▶ [Consegne]:
**A)** Nel testo da leggere, da quale libro è tratta l'esortazione di san Paolo «Vegliate su voi stessi e su tutto il gregge»?
**B)** Tra le righe dei dati, riporta senza modifiche quelle che vanno dalla riga con "catalogue / barcode: US 2083290" alla riga con "collectors: Ex herb.", entrambe incluse.

▶ [Testo da leggere]:
+===+
Immagino che la situazione numericamente minoritaria della Chiesa Cattolica nella vostra terra, come pure gli insuccessi del ministero, a volte vi fanno sentire come i discepoli di Gesù quella volta in cui, pur avendo faticato tutta la notte, non avevano pescato nulla (cfr Lc 5,5). Ma è proprio in quei momenti, se ci affidiamo al Signore, che sperimentiamo la potenza della sua Parola, la forza del suo Spirito, che rinnova in noi la fiducia e la speranza. La fecondità del nostro servizio dipende soprattutto dalla fede; la fede nell’amore di Cristo, da cui nulla potrà mai separarci, come afferma l’apostolo Paolo (cfr Rm 8,35-39), che di prove se ne intendeva! E anche la fraternità ci sostiene e ci anima; la fraternità tra sacerdoti, tra religiosi, tra laici consacrati, tra seminaristi; la fraternità tra tutti noi, che il Signore ha chiamato a lasciare ogni cosa per seguirlo, ci dà gioia e consolazione, e rende più efficace il nostro lavoro. Noi siamo testimoni di fraternità!

«Vegliate su voi stessi e su tutto il gregge» (At 20,28). Questa esortazione di san Paolo – riportata negli Atti degli Apostoli – ci ricorda che se vogliamo aiutare gli altri a diventare santi non dobbiamo trascurare noi stessi, cioè la nostra santificazione. E viceversa, la dedizione al popolo fedele di Dio, l’immersione nella sua vita e soprattutto la vicinanza ai poveri e ai piccoli, ci fa crescere nella conformazione a Cristo. La cura del proprio cammino personale e la carità pastorale verso la gente vanno sempre di pari passo e si arricchiscono a vicenda. Non vanno mai separate.

Che cosa significa per un sacerdote e per una persona consacrata, oggi, qui in Bosnia ed Erzegovina, servire il gregge di Dio? Penso che significhi attuare la pastorale della speranza, custodendo le pecore che sono nell’ovile, ma anche andando, uscendo alla ricerca di quanti attendono la Buona Novella e non sanno trovare o ritrovare da soli la via che conduce a Gesù. Incontrare la gente là dove vive, anche quella porzione di gregge che sta fuori dal recinto, lontano, a volte senza conoscere ancora Gesù Cristo. Prendersi cura della formazione dei cattolici nella fede e nella vita cristiana. Incoraggiare i fedeli laici ad essere protagonisti della missione evangelizzatrice della Chiesa. Pertanto, vi esorto a far crescere comunità cattoliche aperte e “in uscita”, capaci di accoglienza e di incontro e coraggiose nella testimonianza evangelica.
+===+
▶ [Dati dell'esercizio]:
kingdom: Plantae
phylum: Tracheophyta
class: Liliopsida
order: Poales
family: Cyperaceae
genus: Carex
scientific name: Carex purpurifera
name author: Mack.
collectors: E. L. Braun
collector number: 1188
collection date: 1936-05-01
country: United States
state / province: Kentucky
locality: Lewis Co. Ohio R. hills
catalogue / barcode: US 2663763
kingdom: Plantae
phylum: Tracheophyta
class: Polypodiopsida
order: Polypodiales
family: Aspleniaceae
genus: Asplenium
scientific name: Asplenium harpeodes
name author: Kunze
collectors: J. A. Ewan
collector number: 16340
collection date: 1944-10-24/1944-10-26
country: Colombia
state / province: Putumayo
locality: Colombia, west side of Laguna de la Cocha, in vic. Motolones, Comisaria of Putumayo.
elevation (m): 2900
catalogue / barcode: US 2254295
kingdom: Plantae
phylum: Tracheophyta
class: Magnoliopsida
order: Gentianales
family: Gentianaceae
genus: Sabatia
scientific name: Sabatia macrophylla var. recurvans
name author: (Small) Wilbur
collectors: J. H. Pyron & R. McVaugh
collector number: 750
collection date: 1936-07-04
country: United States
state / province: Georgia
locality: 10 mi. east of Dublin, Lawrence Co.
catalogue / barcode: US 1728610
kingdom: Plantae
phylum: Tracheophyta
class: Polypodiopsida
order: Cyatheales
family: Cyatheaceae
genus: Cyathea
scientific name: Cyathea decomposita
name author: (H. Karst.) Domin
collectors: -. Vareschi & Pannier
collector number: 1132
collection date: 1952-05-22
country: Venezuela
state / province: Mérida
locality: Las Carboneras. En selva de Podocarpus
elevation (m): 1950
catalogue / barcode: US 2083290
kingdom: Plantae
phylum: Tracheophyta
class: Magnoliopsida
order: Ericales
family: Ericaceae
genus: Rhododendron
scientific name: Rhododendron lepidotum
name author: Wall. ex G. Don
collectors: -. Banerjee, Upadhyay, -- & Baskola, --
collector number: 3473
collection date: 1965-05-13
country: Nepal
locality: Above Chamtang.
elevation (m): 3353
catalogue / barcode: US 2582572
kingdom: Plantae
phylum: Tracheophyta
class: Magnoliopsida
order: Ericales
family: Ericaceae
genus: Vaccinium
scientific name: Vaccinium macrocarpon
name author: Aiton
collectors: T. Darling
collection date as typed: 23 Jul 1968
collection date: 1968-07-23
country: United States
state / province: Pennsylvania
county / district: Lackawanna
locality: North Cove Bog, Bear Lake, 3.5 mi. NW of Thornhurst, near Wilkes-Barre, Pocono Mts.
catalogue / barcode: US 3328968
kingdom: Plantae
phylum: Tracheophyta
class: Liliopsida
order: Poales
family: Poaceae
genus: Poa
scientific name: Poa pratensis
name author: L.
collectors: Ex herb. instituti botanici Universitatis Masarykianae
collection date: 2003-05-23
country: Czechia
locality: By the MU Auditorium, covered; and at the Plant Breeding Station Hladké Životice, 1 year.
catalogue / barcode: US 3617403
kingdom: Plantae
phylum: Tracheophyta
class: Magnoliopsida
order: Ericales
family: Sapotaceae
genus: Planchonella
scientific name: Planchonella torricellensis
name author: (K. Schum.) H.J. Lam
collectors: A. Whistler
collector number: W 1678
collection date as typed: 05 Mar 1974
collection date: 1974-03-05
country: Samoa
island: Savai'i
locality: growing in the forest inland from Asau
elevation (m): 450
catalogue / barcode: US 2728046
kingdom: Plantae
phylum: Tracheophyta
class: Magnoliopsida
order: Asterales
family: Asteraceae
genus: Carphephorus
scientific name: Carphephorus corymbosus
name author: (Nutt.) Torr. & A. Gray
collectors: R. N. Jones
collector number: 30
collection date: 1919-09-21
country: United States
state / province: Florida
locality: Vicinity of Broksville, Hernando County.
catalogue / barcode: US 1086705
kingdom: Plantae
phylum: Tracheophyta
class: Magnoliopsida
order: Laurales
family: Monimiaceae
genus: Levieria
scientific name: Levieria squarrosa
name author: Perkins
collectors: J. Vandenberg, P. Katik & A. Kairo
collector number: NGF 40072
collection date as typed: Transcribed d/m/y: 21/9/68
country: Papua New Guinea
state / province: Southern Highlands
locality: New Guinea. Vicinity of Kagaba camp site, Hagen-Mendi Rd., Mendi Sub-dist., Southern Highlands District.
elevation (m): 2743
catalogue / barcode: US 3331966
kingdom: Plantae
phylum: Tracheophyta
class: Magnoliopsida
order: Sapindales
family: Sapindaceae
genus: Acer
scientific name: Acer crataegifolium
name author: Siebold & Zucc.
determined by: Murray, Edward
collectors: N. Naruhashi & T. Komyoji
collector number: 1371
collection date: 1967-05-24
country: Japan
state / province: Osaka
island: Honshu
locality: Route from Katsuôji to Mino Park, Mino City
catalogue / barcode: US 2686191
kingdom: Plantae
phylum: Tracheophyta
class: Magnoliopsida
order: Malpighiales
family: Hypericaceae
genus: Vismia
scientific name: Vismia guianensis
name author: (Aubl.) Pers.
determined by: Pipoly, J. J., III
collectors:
+===+
▶ [Risposte finali]:
**A)** Dagli Atti degli Apostoli (At 20,28).

**B)**
catalogue / barcode: US 2083290
kingdom: Plantae
phylum: Tracheophyta
class: Magnoliopsida
order: Ericales
family: Ericaceae
genus: Rhododendron
scientific name: Rhododendron lepidotum
name author: Wall. ex G. Don
collectors: -. Banerjee, Upadhyay, -- & Baskola, --
collector number: 3473
collection date: 1965-05-13
country: Nepal
locality: Above Chamtang.
elevation (m): 3353
catalogue / barcode: US 2582572
kingdom: Plantae
phylum: Tracheophyta
class: Magnoliopsida
order: Ericales
family: Ericaceae
genus: Vaccinium
scientific name: Vaccinium macrocarpon
name author: Aiton
collectors: T. Darling
collection date as typed: 23 Jul 1968
collection date: 1968-07-23
country: United States
state / province: Pennsylvania
county / district: Lackawanna
locality: North Cove Bog, Bear Lake, 3.5 mi. NW of Thornhurst, near Wilkes-Barre, Pocono Mts.
catalogue / barcode: US 3328968
kingdom: Plantae
phylum: Tracheophyta
class: Liliopsida
order: Poales
family: Poaceae
genus: Poa
scientific name: Poa pratensis
name author: L.
collectors: Ex herb. instituti botanici Universitatis Masarykianae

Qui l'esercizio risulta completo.